Belfast Telegraph

Monday 28 July 2014

Hair to stay... dad vows to fight the ban

Ulster family in refusal to budge after pupil suspended for having long locks

The father of a 15-year-old boy suspended from an Ulster school because his hair was too long last night vowed to take the matter to court.

George Stranaghan (45) from Rathcoole in Newtownabbey claims his son, Grant, is being discriminated against because of his long hair style.

Grant is a year 11 pupil at Ballyclare High and is currently studying for seven GCSEs.



However, last week Grant was suspended for three days because his shoulder length hair flouted the school rules.

Since September he has had numerous detentions because of his hair - which he still refuses to cut.

Mr Stranaghan believes his son should not have to conform to what he deems draconian regulations.

The 45-year-old historian and Loughside Football Club coach said: "Grant is a great wee lad. We have never had any problems with him at all. In 12 years at school there has been nothing. His attendance at school is exemplary.

"He is just a normal lad. He is into that type of music, rock music where they all have long hair. He is very quiet and doesn't bother anyone."

Grant's hair is two inches below his collar - a breach of the school rules which state boy's hair must be above the collar. Added Mr Stranaghan: " I don't think two inches of hair should affect 12 years of education. Why should he have to cut his hair? I can't make him get his hair cut.

"What am I supposed to do, hold him down or go in with a pair of scissors when he is asleep?

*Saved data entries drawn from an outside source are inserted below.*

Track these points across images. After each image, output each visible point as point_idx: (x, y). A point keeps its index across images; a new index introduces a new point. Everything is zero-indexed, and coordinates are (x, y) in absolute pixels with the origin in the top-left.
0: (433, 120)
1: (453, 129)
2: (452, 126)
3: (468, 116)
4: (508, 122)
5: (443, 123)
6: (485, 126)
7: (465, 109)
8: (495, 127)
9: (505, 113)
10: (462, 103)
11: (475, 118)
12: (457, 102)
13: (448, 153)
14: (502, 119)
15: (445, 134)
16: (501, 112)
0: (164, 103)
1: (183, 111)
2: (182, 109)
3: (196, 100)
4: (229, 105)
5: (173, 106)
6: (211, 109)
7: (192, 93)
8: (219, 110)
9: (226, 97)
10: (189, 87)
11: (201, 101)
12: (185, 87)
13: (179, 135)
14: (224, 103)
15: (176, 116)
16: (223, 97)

"We did take him to get it cut but it wasn't enough and he was really annoyed at having to get it cut up to the length it is. He doesn't want to cut it any more. He has offered to tie it back in a pony tail but they are having none of it.

"It's against every law in the land to make him do something he doesn't want to."

But Mr Stranaghan said: "I'll take this the whole way. They are breaking every rule in British law, European law and in terms of gender law."



In a statement released yesterday Ballyclare High School principal, David Knox, said: "A pupil was suspended under the School's Discipline policy for repeated and persistent breaches of the school rules.

" This action is unusual in this school where there is a high level of co-operation from our pupils. The suspension was for three days only and was imposed only after all other sanctions had failed to prompt a positive response.

"The pupil has now returned to school. I had hoped to discuss the way forward with his parents, but they declined to meet me this morning, Monday, November 26 to discuss the matter and have declined to meet me tomorrow morning.

"The school has at all times attempted to be reasonable while implementing the policies of the Board of Governors who represent parents, teachers and the community."



A text poll on yesterday's Nolan Show on BBC Radio Ulster revealed that 69% of listeners thought Grant should cut his hair and get on with doing his GCSEs.